In a previous article about WMI filters for Group Policy, I identified simple filters to make sure that GPOs will only apply to machines running a specific operating system such as Windows 7. This is helpful for separating workstations based on OS, but one of the most commonly asked for filter is whether the client is running on laptop or desktop hardware.
Many admins (myself included) use group membership to manage GPO distribution by adding computers or users to an Active Directory group and then adding that group using the Advanced options in the Delegation tag inside the Group Policy Management Console (gpmc.msc).

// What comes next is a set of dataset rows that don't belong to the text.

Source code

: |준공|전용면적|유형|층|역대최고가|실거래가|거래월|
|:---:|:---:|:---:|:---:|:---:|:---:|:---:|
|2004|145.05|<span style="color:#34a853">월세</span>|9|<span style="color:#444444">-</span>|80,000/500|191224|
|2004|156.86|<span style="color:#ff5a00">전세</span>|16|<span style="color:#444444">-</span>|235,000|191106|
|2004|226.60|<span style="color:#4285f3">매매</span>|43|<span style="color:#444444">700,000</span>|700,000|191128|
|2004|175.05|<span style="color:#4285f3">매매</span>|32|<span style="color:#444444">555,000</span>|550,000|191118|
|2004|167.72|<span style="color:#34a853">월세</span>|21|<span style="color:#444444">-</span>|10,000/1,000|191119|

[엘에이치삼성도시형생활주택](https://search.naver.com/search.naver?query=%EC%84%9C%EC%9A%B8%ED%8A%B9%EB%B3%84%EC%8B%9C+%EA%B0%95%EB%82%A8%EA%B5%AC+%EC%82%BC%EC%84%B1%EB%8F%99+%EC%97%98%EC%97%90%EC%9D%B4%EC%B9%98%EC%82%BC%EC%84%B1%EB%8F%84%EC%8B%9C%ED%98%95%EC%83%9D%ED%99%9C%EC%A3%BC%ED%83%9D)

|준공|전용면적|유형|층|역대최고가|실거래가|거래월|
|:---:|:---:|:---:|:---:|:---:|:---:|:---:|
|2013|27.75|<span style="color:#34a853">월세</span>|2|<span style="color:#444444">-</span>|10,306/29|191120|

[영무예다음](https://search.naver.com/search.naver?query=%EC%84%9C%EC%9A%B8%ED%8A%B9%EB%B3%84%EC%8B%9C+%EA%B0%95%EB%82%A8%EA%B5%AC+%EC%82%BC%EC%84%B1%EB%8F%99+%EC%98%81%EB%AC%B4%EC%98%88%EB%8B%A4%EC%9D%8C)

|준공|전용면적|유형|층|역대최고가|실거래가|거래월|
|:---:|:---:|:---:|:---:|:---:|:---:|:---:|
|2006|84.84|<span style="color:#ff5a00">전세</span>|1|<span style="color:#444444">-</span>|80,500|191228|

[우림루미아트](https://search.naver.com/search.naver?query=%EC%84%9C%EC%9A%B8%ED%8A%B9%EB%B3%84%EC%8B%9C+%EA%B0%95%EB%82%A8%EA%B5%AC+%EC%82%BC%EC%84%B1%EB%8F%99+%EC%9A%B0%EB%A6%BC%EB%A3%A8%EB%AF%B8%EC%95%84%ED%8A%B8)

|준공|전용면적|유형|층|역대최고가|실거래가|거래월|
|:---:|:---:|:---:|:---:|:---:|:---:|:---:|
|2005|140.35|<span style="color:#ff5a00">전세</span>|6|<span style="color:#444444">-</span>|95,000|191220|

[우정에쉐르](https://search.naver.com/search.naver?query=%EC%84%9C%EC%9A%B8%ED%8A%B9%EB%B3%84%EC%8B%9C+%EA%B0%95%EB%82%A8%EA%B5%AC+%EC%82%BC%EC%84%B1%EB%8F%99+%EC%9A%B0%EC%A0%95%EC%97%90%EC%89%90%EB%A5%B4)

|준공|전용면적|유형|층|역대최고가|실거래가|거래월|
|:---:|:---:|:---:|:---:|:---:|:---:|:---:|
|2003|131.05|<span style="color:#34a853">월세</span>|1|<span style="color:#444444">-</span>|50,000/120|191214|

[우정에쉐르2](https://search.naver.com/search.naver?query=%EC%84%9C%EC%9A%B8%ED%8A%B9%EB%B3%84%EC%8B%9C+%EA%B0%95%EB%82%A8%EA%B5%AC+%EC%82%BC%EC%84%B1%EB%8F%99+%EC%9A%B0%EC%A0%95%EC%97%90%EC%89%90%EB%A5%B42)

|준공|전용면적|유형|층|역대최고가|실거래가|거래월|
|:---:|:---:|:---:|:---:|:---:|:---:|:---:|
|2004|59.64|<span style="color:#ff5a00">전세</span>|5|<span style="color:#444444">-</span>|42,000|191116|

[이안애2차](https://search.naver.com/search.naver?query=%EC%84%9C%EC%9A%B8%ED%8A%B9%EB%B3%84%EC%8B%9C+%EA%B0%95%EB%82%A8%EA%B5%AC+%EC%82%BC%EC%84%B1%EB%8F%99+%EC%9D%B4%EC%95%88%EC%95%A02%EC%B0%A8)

In this example I’ve used a policy named GPO_LogonScript and then created a Active Directory group named DENY_GPO_LogonScript. This is handy for testing things like logon scripts so that you ensure that a group of users or computers block the processing of certain policies. You can achieve the same thing by using different OUs specifically for testing, but this allows you to not disrupt the other regular configurations and policies.
For us to use this method for laptops, we would have to explicitly add the laptop computer objects into an Active Directory group and apply the Deny attribute to the Apply Group Policy setting. While that will work, it requires manual intervention and as most of us know, manual changes lead to missed changes.

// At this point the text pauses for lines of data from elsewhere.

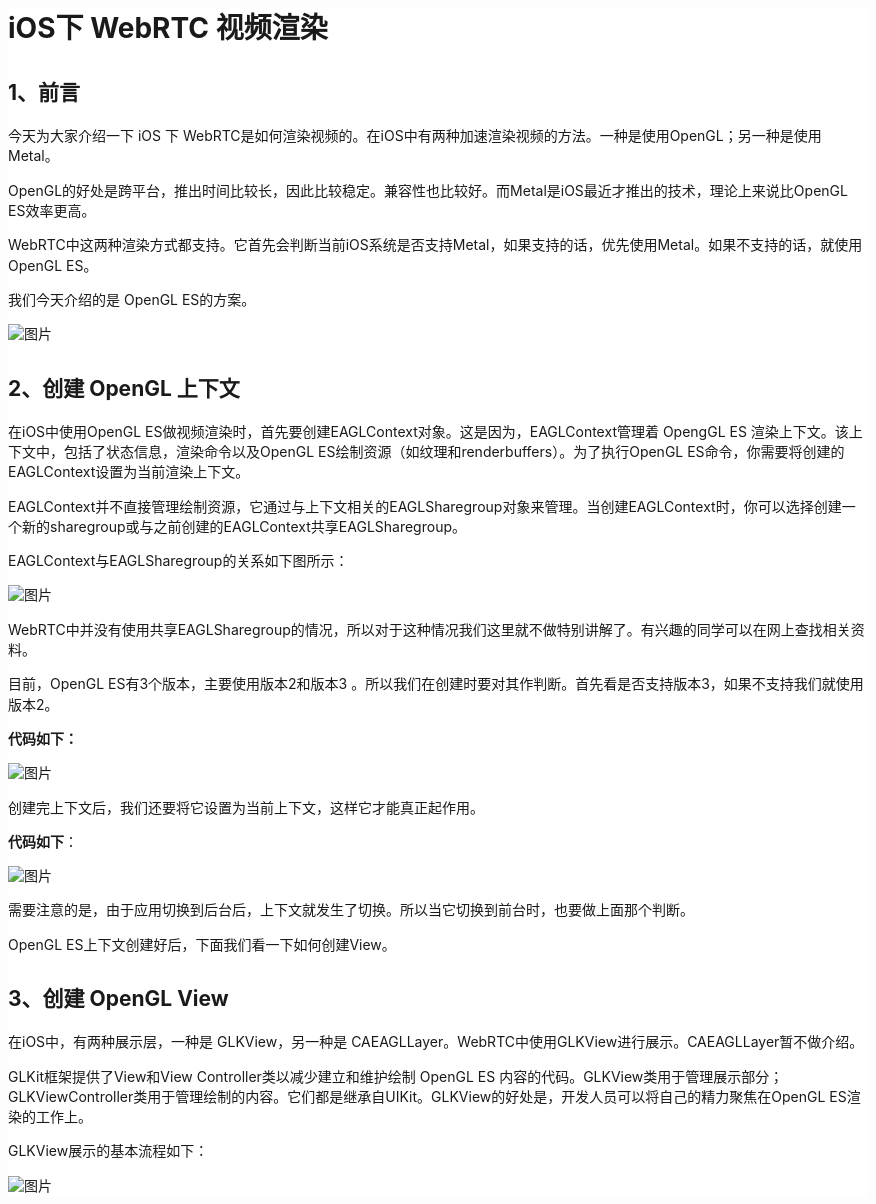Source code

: # iOS下 WebRTC 视频渲染

## 1、前言

今天为大家介绍一下 iOS 下 WebRTC是如何渲染视频的。在iOS中有两种加速渲染视频的方法。一种是使用OpenGL；另一种是使用 Metal。

OpenGL的好处是跨平台，推出时间比较长，因此比较稳定。兼容性也比较好。而Metal是iOS最近才推出的技术，理论上来说比OpenGL ES效率更高。

WebRTC中这两种渲染方式都支持。它首先会判断当前iOS系统是否支持Metal，如果支持的话，优先使用Metal。如果不支持的话，就使用 OpenGL ES。

我们今天介绍的是 OpenGL ES的方案。

![图片](https://mmbiz.qpic.cn/mmbiz/lf9n56ou2IDAKqhqw3uKVicy6tEBjv5vdIiahpIDjEg3Lb1Ric4AKOPPT2TaLZF74n61UG1ooTg9KXlqeTw2XQpQA/640?wx_fmt=other&wxfrom=5&wx_lazy=1&wx_co=1)

## 2、创建 OpenGL 上下文

在iOS中使用OpenGL ES做视频渲染时，首先要创建EAGLContext对象。这是因为，EAGLContext管理着 OpengGL ES 渲染上下文。该上下文中，包括了状态信息，渲染命令以及OpenGL ES绘制资源（如纹理和renderbuffers）。为了执行OpenGL ES命令，你需要将创建的EAGLContext设置为当前渲染上下文。

EAGLContext并不直接管理绘制资源，它通过与上下文相关的EAGLSharegroup对象来管理。当创建EAGLContext时，你可以选择创建一个新的sharegroup或与之前创建的EAGLContext共享EAGLSharegroup。

EAGLContext与EAGLSharegroup的关系如下图所示：

![图片](https://mmbiz.qpic.cn/mmbiz/lf9n56ou2IDAKqhqw3uKVicy6tEBjv5vdZsH3otqEQQ24Be4APupysvf6h55RUdJSNFk5bZyH5HhibeBVrLDm2ng/640?wx_fmt=other&wxfrom=5&wx_lazy=1&wx_co=1)



WebRTC中并没有使用共享EAGLSharegroup的情况，所以对于这种情况我们这里就不做特别讲解了。有兴趣的同学可以在网上查找相关资料。

目前，OpenGL ES有3个版本，主要使用版本2和版本3 。所以我们在创建时要对其作判断。首先看是否支持版本3，如果不支持我们就使用版本2。

**代码如下：**

![图片](https://mmbiz.qpic.cn/mmbiz_png/lf9n56ou2IDAKqhqw3uKVicy6tEBjv5vdXRLhL2v4rOsCKTbrV4bdw8pkWld3vLTiaOnrzU8fXslnHd7TXcSzalw/640?wx_fmt=png&tp=wxpic&wxfrom=5&wx_lazy=1&wx_co=1)

创建完上下文后，我们还要将它设置为当前上下文，这样它才能真正起作用。

**代码如下**：

![图片](https://mmbiz.qpic.cn/mmbiz_png/lf9n56ou2IDAKqhqw3uKVicy6tEBjv5vdsWgeCOSwuYY2sPWicb3dGcBRu8jZzLulh5ZBHKerib4MCQUVDXR8rY9Q/640?wx_fmt=png&tp=wxpic&wxfrom=5&wx_lazy=1&wx_co=1)

需要注意的是，由于应用切换到后台后，上下文就发生了切换。所以当它切换到前台时，也要做上面那个判断。

OpenGL ES上下文创建好后，下面我们看一下如何创建View。

## 3、创建 OpenGL View

在iOS中，有两种展示层，一种是 GLKView，另一种是 CAEAGLLayer。WebRTC中使用GLKView进行展示。CAEAGLLayer暂不做介绍。

GLKit框架提供了View和View Controller类以减少建立和维护绘制 OpenGL ES 内容的代码。GLKView类用于管理展示部分；GLKViewController类用于管理绘制的内容。它们都是继承自UIKit。GLKView的好处是，开发人员可以将自己的精力聚焦在OpenGL ES渲染的工作上。

GLKView展示的基本流程如下：

![图片](https://mmbiz.qpic.cn/mmbiz/lf9n56ou2IDAKqhqw3uKVicy6tEBjv5vdmY0kLVMhXUGmOT3LMiakUQ159fufrfu6eKHDWy0JkVtdEibrgpm1SUCQ/640?wx_fmt=other&wxfrom=5&wx_lazy=1&wx_co=1)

WMI Filtering for Hardware
This is where we can use the magic of WMI filters to automate the task of identifying a workstation type based on WMI properties. For my sample, I have a filter named Windows 7 Desktop Only where I am filtering based on the Caption property of the Win32_OperatingSystem class to define Windows 7, and also by the FormFactor property of the Win32_PhysicalMemory class.
The FormFactor property tells us what type of memory module is installed in the hardware device. For SODIMM memory which is used for laptops the FormFactor value will be 12. So to isolate the hardware type as desktop you simply use this query:
Select * from Win32_PhysicalMemory WHERE (FormFactor != 12)
Or for laptop detection, you want the query to be set to equal 12:
Select * from Win32_PhysicalMemory WHERE (FormFactor = 12)
Another method to detect hardware as laptop only is to look for the presence of a battery based on the BatteryStatus property of the Win32_Battery class.
By using the Win32_Battery class, we can search to see if there is a battery present. If the battery status is not equal to zero ( BatteryStatus <> 0 ) then you know that it is a laptop.
Select * from Win32_Battery WHERE (BatteryStatus <> 0)
On my laptop, I can run a GPRESULT /V and the filtered GPOs show up as Denied (WMI FIlter):
As always you will have to test these out and flavor taste according to your specific environment. You can also use these WMI filters inside SCCM, SMS, PowerShell and a variety of other management tools and scripts in order to report, manage and monitor on your environment.
Happy filtering!
Great post, Eric.
This WMI filter for GPO is quite the hot topic around AD administrators circles and considered the Holy Grail of filters. The memory formula ‘usually’ works, however, all modern Dell computers (laptops and desktops) report a memory form factor of 8, so it unfortunately doesn’t work form them.
The Batter Status filters if you want to catch laptops, but unfortunately, it doesn’t help in identifying desktops (there’s no batter status field, so it doesn’t even return 0 or NULL).
Cheers!
Matt
@mattvogt
Thanks Matt!
You are absolutely right about the limits of the 2 query types. It is a challenge to find the ideal because each can get different results. We could also blame Dell
I’ve got a hybrid of the two running. For Desktops I look for FormFactor and for laptops I look for battery. You would think that there would be a nice simple Laptop=1 field somewhere.
Eric
Oh, I do blame Dell, or at least their main board/memory manufacturer choices
Wouldn’t that be great? My great hope is that client side targeting (ala GPPs) will eventually come to GPOs.